▶ **DATA SHOWN**:
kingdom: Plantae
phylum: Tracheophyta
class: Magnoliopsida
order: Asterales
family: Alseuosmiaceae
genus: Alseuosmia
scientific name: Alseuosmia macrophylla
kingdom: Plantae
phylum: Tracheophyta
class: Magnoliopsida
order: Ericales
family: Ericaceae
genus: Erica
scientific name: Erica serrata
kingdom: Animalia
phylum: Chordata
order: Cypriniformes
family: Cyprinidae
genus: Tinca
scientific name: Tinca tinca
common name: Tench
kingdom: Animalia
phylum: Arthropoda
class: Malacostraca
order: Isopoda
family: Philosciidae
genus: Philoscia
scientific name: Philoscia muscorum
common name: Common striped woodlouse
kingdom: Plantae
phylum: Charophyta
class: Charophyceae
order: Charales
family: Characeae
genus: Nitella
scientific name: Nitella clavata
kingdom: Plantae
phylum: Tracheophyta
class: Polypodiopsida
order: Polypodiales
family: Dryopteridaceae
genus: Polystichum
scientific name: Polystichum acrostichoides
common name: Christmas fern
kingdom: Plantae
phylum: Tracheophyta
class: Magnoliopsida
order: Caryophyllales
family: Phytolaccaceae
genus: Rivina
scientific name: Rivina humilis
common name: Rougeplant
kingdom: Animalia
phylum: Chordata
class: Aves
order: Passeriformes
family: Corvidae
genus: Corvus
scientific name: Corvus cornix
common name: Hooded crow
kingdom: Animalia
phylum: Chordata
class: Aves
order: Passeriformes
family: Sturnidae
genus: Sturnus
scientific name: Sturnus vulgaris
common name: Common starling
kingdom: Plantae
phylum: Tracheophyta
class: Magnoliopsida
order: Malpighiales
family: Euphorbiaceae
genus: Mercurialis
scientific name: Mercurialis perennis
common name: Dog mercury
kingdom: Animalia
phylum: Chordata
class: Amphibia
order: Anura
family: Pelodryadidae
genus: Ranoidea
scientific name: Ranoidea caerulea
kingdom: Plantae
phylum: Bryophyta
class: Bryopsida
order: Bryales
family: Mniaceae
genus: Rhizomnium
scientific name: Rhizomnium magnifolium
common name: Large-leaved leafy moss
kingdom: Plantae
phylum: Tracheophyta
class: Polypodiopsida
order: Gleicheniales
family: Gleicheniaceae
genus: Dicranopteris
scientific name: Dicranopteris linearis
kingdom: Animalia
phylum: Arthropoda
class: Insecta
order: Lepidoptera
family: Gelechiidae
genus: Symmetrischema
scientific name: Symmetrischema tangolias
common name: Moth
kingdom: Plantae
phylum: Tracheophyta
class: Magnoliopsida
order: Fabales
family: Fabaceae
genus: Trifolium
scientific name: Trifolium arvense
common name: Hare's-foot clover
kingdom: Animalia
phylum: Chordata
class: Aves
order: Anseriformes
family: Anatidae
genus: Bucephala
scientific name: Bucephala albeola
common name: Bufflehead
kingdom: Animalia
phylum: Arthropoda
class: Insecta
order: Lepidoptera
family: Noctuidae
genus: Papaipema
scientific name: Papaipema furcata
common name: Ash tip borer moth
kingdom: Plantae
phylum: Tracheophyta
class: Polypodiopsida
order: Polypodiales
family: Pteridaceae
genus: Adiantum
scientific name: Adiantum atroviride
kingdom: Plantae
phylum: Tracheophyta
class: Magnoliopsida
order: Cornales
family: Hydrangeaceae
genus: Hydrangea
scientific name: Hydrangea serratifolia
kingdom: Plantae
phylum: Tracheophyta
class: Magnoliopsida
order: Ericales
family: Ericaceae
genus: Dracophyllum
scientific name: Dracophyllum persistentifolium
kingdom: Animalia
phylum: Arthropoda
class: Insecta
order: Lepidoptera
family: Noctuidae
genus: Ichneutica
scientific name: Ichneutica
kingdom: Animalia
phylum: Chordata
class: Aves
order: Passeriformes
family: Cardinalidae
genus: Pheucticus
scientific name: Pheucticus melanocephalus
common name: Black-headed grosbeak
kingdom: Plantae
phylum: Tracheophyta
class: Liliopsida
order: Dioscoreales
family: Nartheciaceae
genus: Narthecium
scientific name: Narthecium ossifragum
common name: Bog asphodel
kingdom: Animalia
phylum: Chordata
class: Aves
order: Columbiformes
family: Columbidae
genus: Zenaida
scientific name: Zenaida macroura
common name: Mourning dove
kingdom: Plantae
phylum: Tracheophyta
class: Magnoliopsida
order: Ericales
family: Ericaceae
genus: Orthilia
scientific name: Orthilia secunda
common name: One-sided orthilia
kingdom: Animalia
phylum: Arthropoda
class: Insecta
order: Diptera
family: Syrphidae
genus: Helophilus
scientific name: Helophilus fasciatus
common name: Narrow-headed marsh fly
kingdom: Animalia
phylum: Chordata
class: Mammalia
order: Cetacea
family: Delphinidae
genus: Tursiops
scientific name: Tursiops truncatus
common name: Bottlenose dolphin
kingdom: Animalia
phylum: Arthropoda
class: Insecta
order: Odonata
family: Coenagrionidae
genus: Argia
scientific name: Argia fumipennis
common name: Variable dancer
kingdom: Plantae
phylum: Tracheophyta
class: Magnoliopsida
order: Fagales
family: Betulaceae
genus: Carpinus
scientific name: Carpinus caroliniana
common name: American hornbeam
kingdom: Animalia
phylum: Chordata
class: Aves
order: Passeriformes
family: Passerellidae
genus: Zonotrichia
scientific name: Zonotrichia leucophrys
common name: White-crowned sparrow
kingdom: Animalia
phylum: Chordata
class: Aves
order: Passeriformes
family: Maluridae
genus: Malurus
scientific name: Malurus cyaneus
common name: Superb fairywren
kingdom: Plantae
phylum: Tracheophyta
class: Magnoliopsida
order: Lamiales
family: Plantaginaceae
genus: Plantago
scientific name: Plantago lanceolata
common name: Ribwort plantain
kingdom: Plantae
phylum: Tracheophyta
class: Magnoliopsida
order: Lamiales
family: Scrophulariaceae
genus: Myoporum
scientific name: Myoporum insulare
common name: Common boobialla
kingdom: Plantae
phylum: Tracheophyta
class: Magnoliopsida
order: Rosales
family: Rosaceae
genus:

▶ **WHAT IS BEING ASKED**: Copy every one of the lines above without any change.

▶ **CORRECT ANSWER**:
kingdom: Plantae
phylum: Tracheophyta
class: Magnoliopsida
order: Asterales
family: Alseuosmiaceae
genus: Alseuosmia
scientific name: Alseuosmia macrophylla
kingdom: Plantae
phylum: Tracheophyta
class: Magnoliopsida
order: Ericales
family: Ericaceae
genus: Erica
scientific name: Erica serrata
kingdom: Animalia
phylum: Chordata
order: Cypriniformes
family: Cyprinidae
genus: Tinca
scientific name: Tinca tinca
common name: Tench
kingdom: Animalia
phylum: Arthropoda
class: Malacostraca
order: Isopoda
family: Philosciidae
genus: Philoscia
scientific name: Philoscia muscorum
common name: Common striped woodlouse
kingdom: Plantae
phylum: Charophyta
class: Charophyceae
order: Charales
family: Characeae
genus: Nitella
scientific name: Nitella clavata
kingdom: Plantae
phylum: Tracheophyta
class: Polypodiopsida
order: Polypodiales
family: Dryopteridaceae
genus: Polystichum
scientific name: Polystichum acrostichoides
common name: Christmas fern
kingdom: Plantae
phylum: Tracheophyta
class: Magnoliopsida
order: Caryophyllales
family: Phytolaccaceae
genus: Rivina
scientific name: Rivina humilis
common name: Rougeplant
kingdom: Animalia
phylum: Chordata
class: Aves
order: Passeriformes
family: Corvidae
genus: Corvus
scientific name: Corvus cornix
common name: Hooded crow
kingdom: Animalia
phylum: Chordata
class: Aves
order: Passeriformes
family: Sturnidae
genus: Sturnus
scientific name: Sturnus vulgaris
common name: Common starling
kingdom: Plantae
phylum: Tracheophyta
class: Magnoliopsida
order: Malpighiales
family: Euphorbiaceae
genus: Mercurialis
scientific name: Mercurialis perennis
common name: Dog mercury
kingdom: Animalia
phylum: Chordata
class: Amphibia
order: Anura
family: Pelodryadidae
genus: Ranoidea
scientific name: Ranoidea caerulea
kingdom: Plantae
phylum: Bryophyta
class: Bryopsida
order: Bryales
family: Mniaceae
genus: Rhizomnium
scientific name: Rhizomnium magnifolium
common name: Large-leaved leafy moss
kingdom: Plantae
phylum: Tracheophyta
class: Polypodiopsida
order: Gleicheniales
family: Gleicheniaceae
genus: Dicranopteris
scientific name: Dicranopteris linearis
kingdom: Animalia
phylum: Arthropoda
class: Insecta
order: Lepidoptera
family: Gelechiidae
genus: Symmetrischema
scientific name: Symmetrischema tangolias
common name: Moth
kingdom: Plantae
phylum: Tracheophyta
class: Magnoliopsida
order: Fabales
family: Fabaceae
genus: Trifolium
scientific name: Trifolium arvense
common name: Hare's-foot clover
kingdom: Animalia
phylum: Chordata
class: Aves
order: Anseriformes
family: Anatidae
genus: Bucephala
scientific name: Bucephala albeola
common name: Bufflehead
kingdom: Animalia
phylum: Arthropoda
class: Insecta
order: Lepidoptera
family: Noctuidae
genus: Papaipema
scientific name: Papaipema furcata
common name: Ash tip borer moth
kingdom: Plantae
phylum: Tracheophyta
class: Polypodiopsida
order: Polypodiales
family: Pteridaceae
genus: Adiantum
scientific name: Adiantum atroviride
kingdom: Plantae
phylum: Tracheophyta
class: Magnoliopsida
order: Cornales
family: Hydrangeaceae
genus: Hydrangea
scientific name: Hydrangea serratifolia
kingdom: Plantae
phylum: Tracheophyta
class: Magnoliopsida
order: Ericales
family: Ericaceae
genus: Dracophyllum
scientific name: Dracophyllum persistentifolium
kingdom: Animalia
phylum: Arthropoda
class: Insecta
order: Lepidoptera
family: Noctuidae
genus: Ichneutica
scientific name: Ichneutica
kingdom: Animalia
phylum: Chordata
class: Aves
order: Passeriformes
family: Cardinalidae
genus: Pheucticus
scientific name: Pheucticus melanocephalus
common name: Black-headed grosbeak
kingdom: Plantae
phylum: Tracheophyta
class: Liliopsida
order: Dioscoreales
family: Nartheciaceae
genus: Narthecium
scientific name: Narthecium ossifragum
common name: Bog asphodel
kingdom: Animalia
phylum: Chordata
class: Aves
order: Columbiformes
family: Columbidae
genus: Zenaida
scientific name: Zenaida macroura
common name: Mourning dove
kingdom: Plantae
phylum: Tracheophyta
class: Magnoliopsida
order: Ericales
family: Ericaceae
genus: Orthilia
scientific name: Orthilia secunda
common name: One-sided orthilia
kingdom: Animalia
phylum: Arthropoda
class: Insecta
order: Diptera
family: Syrphidae
genus: Helophilus
scientific name: Helophilus fasciatus
common name: Narrow-headed marsh fly
kingdom: Animalia
phylum: Chordata
class: Mammalia
order: Cetacea
family: Delphinidae
genus: Tursiops
scientific name: Tursiops truncatus
common name: Bottlenose dolphin
kingdom: Animalia
phylum: Arthropoda
class: Insecta
order: Odonata
family: Coenagrionidae
genus: Argia
scientific name: Argia fumipennis
common name: Variable dancer
kingdom: Plantae
phylum: Tracheophyta
class: Magnoliopsida
order: Fagales
family: Betulaceae
genus: Carpinus
scientific name: Carpinus caroliniana
common name: American hornbeam
kingdom: Animalia
phylum: Chordata
class: Aves
order: Passeriformes
family: Passerellidae
genus: Zonotrichia
scientific name: Zonotrichia leucophrys
common name: White-crowned sparrow
kingdom: Animalia
phylum: Chordata
class: Aves
order: Passeriformes
family: Maluridae
genus: Malurus
scientific name: Malurus cyaneus
common name: Superb fairywren
kingdom: Plantae
phylum: Tracheophyta
class: Magnoliopsida
order: Lamiales
family: Plantaginaceae
genus: Plantago
scientific name: Plantago lanceolata
common name: Ribwort plantain
kingdom: Plantae
phylum: Tracheophyta
class: Magnoliopsida
order: Lamiales
family: Scrophulariaceae
genus: Myoporum
scientific name: Myoporum insulare
common name: Common boobialla
kingdom: Plantae
phylum: Tracheophyta
class: Magnoliopsida
order: Rosales
family: Rosaceae
genus:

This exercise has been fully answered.